Types of barrels

Types of barrels

Whisky ripens in barrels, reacts with wood and acquires its taste and aromatic characteristics. The type and size of the barrel are of enormous importance for the final character of the drink. According to Scotland regulations, whisky must be aged for a minimum of 3 years in oak barrels with a maximum capacity of 700 litres.

Scotch whisky, for the most part, is aged in barrels in which other alcohol had previously aged. Most often, these are American oak barrels in which Bourbon ripened earlier.

Sherry barrels are also very popular. Currently, whisky producers are increasingly willing to experiment with various types of barrels, thanks to which consumers can enjoy whisky matured in wine barrels – including Porto, Sauternes or even champagne, or barrels made of Japanese Mizunara oak.

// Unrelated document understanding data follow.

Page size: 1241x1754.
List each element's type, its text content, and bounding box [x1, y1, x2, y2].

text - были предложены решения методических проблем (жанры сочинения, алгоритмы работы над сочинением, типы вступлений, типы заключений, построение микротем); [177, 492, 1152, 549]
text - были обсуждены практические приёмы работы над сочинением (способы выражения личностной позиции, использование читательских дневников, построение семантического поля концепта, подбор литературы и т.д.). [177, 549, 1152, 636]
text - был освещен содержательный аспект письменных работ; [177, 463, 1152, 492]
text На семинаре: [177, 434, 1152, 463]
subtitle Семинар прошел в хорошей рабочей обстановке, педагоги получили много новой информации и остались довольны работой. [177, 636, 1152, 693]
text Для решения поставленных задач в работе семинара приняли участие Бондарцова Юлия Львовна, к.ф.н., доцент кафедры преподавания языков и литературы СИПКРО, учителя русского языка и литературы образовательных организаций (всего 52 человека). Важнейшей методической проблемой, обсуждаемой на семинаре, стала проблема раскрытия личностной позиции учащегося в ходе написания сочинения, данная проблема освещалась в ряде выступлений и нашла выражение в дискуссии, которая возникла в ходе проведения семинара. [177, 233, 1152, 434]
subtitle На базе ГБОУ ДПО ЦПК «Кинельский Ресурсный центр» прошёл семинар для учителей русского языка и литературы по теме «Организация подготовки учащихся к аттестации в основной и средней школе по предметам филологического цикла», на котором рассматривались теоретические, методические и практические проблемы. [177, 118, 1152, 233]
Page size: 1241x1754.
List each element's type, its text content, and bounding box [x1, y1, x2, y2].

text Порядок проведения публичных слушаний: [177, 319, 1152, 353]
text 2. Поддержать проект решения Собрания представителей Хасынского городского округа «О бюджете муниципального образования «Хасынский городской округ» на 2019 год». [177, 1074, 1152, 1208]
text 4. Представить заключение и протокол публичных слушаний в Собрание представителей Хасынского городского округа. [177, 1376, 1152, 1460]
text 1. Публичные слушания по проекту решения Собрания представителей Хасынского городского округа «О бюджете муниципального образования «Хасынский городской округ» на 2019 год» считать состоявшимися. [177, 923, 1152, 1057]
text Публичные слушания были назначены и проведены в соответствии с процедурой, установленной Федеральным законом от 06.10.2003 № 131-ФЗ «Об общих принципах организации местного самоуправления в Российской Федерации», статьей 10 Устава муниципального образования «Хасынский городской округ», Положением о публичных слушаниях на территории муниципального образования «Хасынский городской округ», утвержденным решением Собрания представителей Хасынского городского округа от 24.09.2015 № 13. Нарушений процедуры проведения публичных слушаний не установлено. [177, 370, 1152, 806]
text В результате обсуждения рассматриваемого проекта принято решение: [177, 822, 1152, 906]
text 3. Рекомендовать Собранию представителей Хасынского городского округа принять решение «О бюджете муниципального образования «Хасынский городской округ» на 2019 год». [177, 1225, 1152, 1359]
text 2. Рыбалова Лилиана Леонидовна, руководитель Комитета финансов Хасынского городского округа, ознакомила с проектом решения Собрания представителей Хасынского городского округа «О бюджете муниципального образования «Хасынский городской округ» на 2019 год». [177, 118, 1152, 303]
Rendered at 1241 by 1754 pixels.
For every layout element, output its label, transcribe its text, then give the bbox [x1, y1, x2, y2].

Due to the stronger interaction with alcohol, "first-fill" and "second-fill" barrels are more desirable, i.e. those that are filled with whisky for the first or second time.

Barrel sizes

The size of the barrel is also important – the smaller the barrel, the more the distillate reacts with the wood. Most often, barrels of American Bourbon with a capacity of approx. 200 litres – American Standard Barrels. Piles from these barrels can be used to assemble the so-called Hogsheads with a capacity of approx. 250 litres.

Butt barrels are also popular, with approx. 500 litres capacity and are most often used earlier for Sherry ageing.

Among the less common types of barrels, there are also: Pipe (approx. 600-650 litres, most often after Porto), Drum (approx. 650-liter barrel after Madeira), Puncheon (270-450 liters, used for aging sherry or rum).

For the so-called finishing, i.e. pouring the distillate into another barrel for a specific time of maturation in order to extract additional flavours and aromas, smaller barrels are often used, e.g. Octave (approx. 50 litres) or Quarter Cask (125 litres).